Practicality and Efficiency of Using Non-Power-of-Two Context Lengths in Fine-Tuning Hugging Face Models for SFT or Fine-Tuning

I am considering increasing the context length of my model for fine-tuning, but I am curious about the practicality and efficiency of using non-power-of-two context lengths. Specifically, I would like to know:

  1. Efficiency Implications: How does using a non-power-of-two context length impact memory usage and computation efficiency? Are there specific optimizations that are lost or become less effective with non-power-of-two lengths?
  2. Model Performance: Have there been any observed impacts on model performance, such as generation quality or convergence speed, when using non-power-of-two context lengths?
  3. Best Practices: What are the recommended practices for increasing context length beyond typical values (e.g., 2048 or 4096)? Should increments be made gradually, and are there specific configurations or techniques (e.g., Sample Packing, Flash Attention) that can help manage potential inefficiencies?

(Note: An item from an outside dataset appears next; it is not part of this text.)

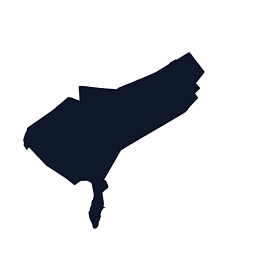 Moldoveni, Neamt, Romania, rotated 324°
{"feature_id": "2599482B40239135876534", "entity_name": "Moldoveni", "entity_type": "district", "adm_level": 2, "iso_a3": "ROU", "parent_name": "Romania", "parent_adm1": "Neamt", "projection": "albers", "projection_center": [26.778, 46.815], "detail": "fine", "context": "isolated", "style": "filled", "palette": "ink", "viewbox_px": 256, "rotation_deg": 324, "n_neighbors": 0, "source": "geoboundaries", "source_scale": "gbopen_adm2", "svg_char_len": 5250}
<svg xmlns="http://www.w3.org/2000/svg" viewBox="0 0 256 256"><g transform="rotate(324 128 128)"><path d="M180.6,148.0L181.7,148.1L183.8,148.2L184.7,148.1L185.7,147.9L186.9,147.6L189.6,146.7L190.8,146.4L198.1,145.0L199.9,144.8L200.6,144.7L200.6,144.4L201.8,144.3L201.8,138.8L205.9,138.1L209.1,137.7L208.8,134.6L208.5,132.4L208.4,131.2L213.8,129.7L216.3,129.0L218.4,128.4L222.3,127.2L222.1,118.3L221.8,110.6L221.8,106.7L221.7,105.2L221.5,103.3L220.2,103.1L217.0,102.8L213.7,102.5L212.5,102.5L208.6,102.2L208.4,102.1L207.7,102.1L206.7,102.0L206.7,101.7L206.1,101.6L206.2,101.2L205.0,101.0L202.2,100.7L200.5,100.5L200.1,100.5L200.1,101.1L199.7,101.2L197.3,101.0L195.7,100.8L194.5,100.8L193.4,100.7L190.6,100.5L188.8,100.3L187.4,100.2L186.5,100.2L184.0,99.9L182.4,99.7L181.3,99.5L180.0,99.2L177.7,98.7L175.9,98.3L175.6,98.3L174.7,98.0L166.7,96.2L165.9,96.0L165.5,95.9L165.1,95.7L161.9,95.0L161.1,94.7L160.7,94.7L158.9,94.3L158.6,94.2L157.0,93.9L156.1,93.6L155.7,93.5L155.3,93.4L154.2,93.1L153.5,92.9L153.0,92.8L152.3,92.6L152.0,92.5L151.3,92.4L150.4,92.1L150.2,92.1L149.3,91.9L148.3,91.6L146.3,91.2L145.8,91.0L144.9,90.8L144.1,90.6L142.3,90.8L141.2,90.6L140.4,90.0L139.0,88.8L136.8,86.9L134.7,85.1L134.3,84.8L134.2,84.8L134.0,84.7L133.9,84.3L133.8,84.2L133.2,83.9L132.7,83.5L132.0,82.8L130.4,81.3L130.1,81.1L129.9,81.0L129.0,80.3L124.3,75.9L122.7,74.5L120.6,72.5L117.7,69.8L115.4,67.8L114.9,67.4L114.0,66.8L113.0,66.2L112.6,66.7L112.3,67.1L111.8,67.9L111.4,68.5L110.7,69.7L110.3,70.2L110.1,70.7L106.8,75.8L105.6,77.7L105.4,78.0L105.1,78.4L104.8,79.0L103.5,76.7L101.5,73.7L101.4,73.5L100.0,71.2L99.7,70.7L99.2,70.3L97.5,68.5L87.4,69.3L85.1,69.5L83.6,69.5L82.8,69.6L80.6,69.8L78.9,69.9L78.0,69.8L77.5,69.8L76.9,69.8L76.2,69.9L74.9,69.9L72.5,69.9L71.8,69.9L71.2,69.9L70.5,69.9L66.1,69.8L65.8,69.8L63.6,69.7L60.2,69.7L58.8,69.6L55.2,69.6L54.7,69.5L54.0,69.5L53.2,69.5L52.6,69.5L51.8,69.5L50.1,69.4L46.9,69.4L46.9,69.5L46.7,69.6L46.4,69.8L46.0,70.2L45.7,70.4L45.4,70.7L45.2,70.9L43.7,71.9L42.9,72.3L42.5,72.5L42.1,72.6L41.0,73.2L40.6,73.6L40.2,73.9L39.8,74.3L39.5,74.5L39.1,74.8L38.5,75.2L37.8,75.8L37.4,76.1L37.1,76.4L36.9,76.5L36.7,76.7L36.3,77.7L36.1,78.2L35.9,78.9L35.8,79.1L35.6,79.4L35.4,79.6L35.0,80.0L34.5,80.4L34.3,80.6L34.2,80.8L34.2,81.1L34.1,81.5L34.0,81.8L34.0,82.0L34.1,83.1L34.0,83.7L33.9,84.3L33.9,84.5L33.7,84.9L33.7,85.0L33.8,85.5L34.1,85.4L34.4,85.2L34.5,85.1L37.1,84.3L37.2,85.3L37.4,86.5L37.5,87.0L37.6,87.8L37.7,89.0L37.9,89.9L37.9,90.2L38.2,92.2L38.3,93.0L38.3,93.5L38.4,94.1L38.6,95.3L38.6,96.2L38.7,96.9L39.1,99.2L39.6,103.5L40.0,106.2L40.2,107.8L40.3,108.8L40.6,110.5L48.6,131.3L51.7,142.2L53.4,142.2L54.9,142.2L58.0,142.2L58.4,142.2L58.6,142.3L61.9,144.2L62.2,144.6L62.5,144.7L63.4,145.2L63.7,145.4L63.9,145.7L64.3,146.1L64.5,146.4L64.9,146.9L65.2,147.6L65.6,148.2L66.1,149.4L66.3,149.8L66.5,150.0L66.8,150.3L67.1,150.3L66.9,150.7L66.9,151.1L66.4,152.4L66.2,152.8L64.0,157.6L62.7,160.4L62.1,161.4L61.8,162.0L61.2,162.9L61.1,163.1L60.6,163.7L60.1,164.1L59.0,164.9L58.6,165.2L58.2,165.6L57.9,165.8L57.7,165.9L57.3,166.0L56.6,166.2L56.2,166.4L55.9,166.6L54.5,168.0L54.4,168.2L54.2,168.5L53.9,169.0L53.5,169.4L53.2,169.7L52.8,169.9L52.6,170.0L51.9,170.3L51.1,170.6L50.7,170.8L50.5,171.0L50.1,171.5L49.8,172.1L49.7,172.3L49.5,172.6L49.4,172.6L49.0,172.7L48.8,172.8L47.4,173.4L47.2,173.5L46.9,173.8L46.6,174.1L46.4,174.5L46.3,174.8L45.7,176.1L45.2,177.1L45.0,177.5L44.7,178.0L44.5,178.4L44.4,178.8L44.3,179.6L44.2,179.9L44.2,180.3L44.1,180.5L43.9,181.3L43.9,181.5L43.9,182.0L43.8,182.3L43.7,182.9L43.5,183.4L43.4,184.5L43.3,184.9L43.2,185.1L42.4,186.7L42.2,187.1L42.1,187.5L41.9,188.2L41.9,188.5L41.9,188.9L42.1,189.0L42.4,189.1L42.8,189.4L43.0,189.7L43.3,189.7L43.5,189.8L43.9,189.7L44.2,189.6L44.4,189.5L44.6,189.5L45.0,189.4L45.2,189.5L45.3,189.5L45.5,189.4L46.0,189.0L46.7,188.5L46.9,188.1L47.0,188.0L47.3,187.8L47.7,187.3L48.0,187.1L48.7,186.3L48.8,186.0L49.1,185.7L49.5,185.5L50.0,185.4L50.7,185.4L51.0,185.3L51.4,184.8L51.9,184.2L52.1,184.0L52.2,183.9L52.4,183.9L52.5,183.8L52.8,183.7L53.1,183.5L53.4,183.2L53.6,182.9L53.7,182.7L53.9,182.1L54.2,181.4L54.5,181.1L54.7,180.8L55.0,180.7L55.3,180.6L55.6,180.5L55.7,180.3L56.1,180.0L56.6,179.5L56.8,179.3L56.9,179.0L57.0,178.9L58.0,178.8L58.3,178.7L58.7,178.5L59.3,178.2L59.5,178.1L60.4,177.9L60.6,177.8L60.7,177.7L60.8,177.7L61.2,177.7L61.4,177.8L61.2,177.4L60.9,177.1L62.2,175.9L63.5,174.6L64.1,173.4L67.0,168.0L67.6,166.8L67.9,166.3L69.0,164.3L69.6,164.4L71.1,164.3L72.7,164.1L76.6,163.9L76.7,163.6L76.9,163.2L77.1,163.1L77.2,162.9L77.3,162.7L77.6,161.8L77.6,161.6L77.6,161.3L77.7,161.1L77.9,160.4L78.0,159.5L78.2,159.0L78.2,158.7L78.3,158.4L78.4,158.2L78.5,158.1L78.5,157.9L77.1,155.4L79.7,154.3L82.7,153.0L83.8,152.5L88.3,150.5L89.5,149.9L90.2,149.5L90.6,149.5L91.1,149.2L91.6,149.2L92.2,148.8L92.2,148.7L93.5,148.1L95.3,147.4L96.1,147.1L97.1,146.7L97.3,146.5L97.5,146.4L98.3,146.1L99.2,145.6L102.2,144.3L102.6,144.0L104.7,143.1L109.2,141.2L109.4,141.1L109.5,141.2L109.8,141.0L110.2,141.1L110.7,141.3L111.0,141.4L113.2,141.5L113.6,141.5L115.2,141.7L116.0,141.7L118.1,142.0L119.1,142.0L121.8,142.3L123.8,142.5L133.5,143.4L135.1,143.5L142.6,144.3L163.5,146.4L173.5,147.3L176.9,147.7L178.7,147.9L179.8,148.0L180.6,148.0Z" fill="#0f172a" stroke="#020617" stroke-width="1.5"/></g></svg>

I have found some references indicating that frameworks are optimized for powers of two and that non-power-of-two lengths might lead to inefficiencies and potential performance degradation. However, practical insights and experiences from the community would be incredibly valuable.

References:

  • Everything About Long Context Fine-tuning discusses memory and efficiency considerations in long-context fine-tuning.
  • Hugging Face Forums - Practicality of Context Length highlights potential issues with exceeding typical context lengths.
  • MosaicML Documentation on Fine-tuning provides a tutorial on fine-tuning Hugging Face models, including efficiency tips.

Also, I have seen batch sizes not powers of two so are context lengths special? I conjecture no)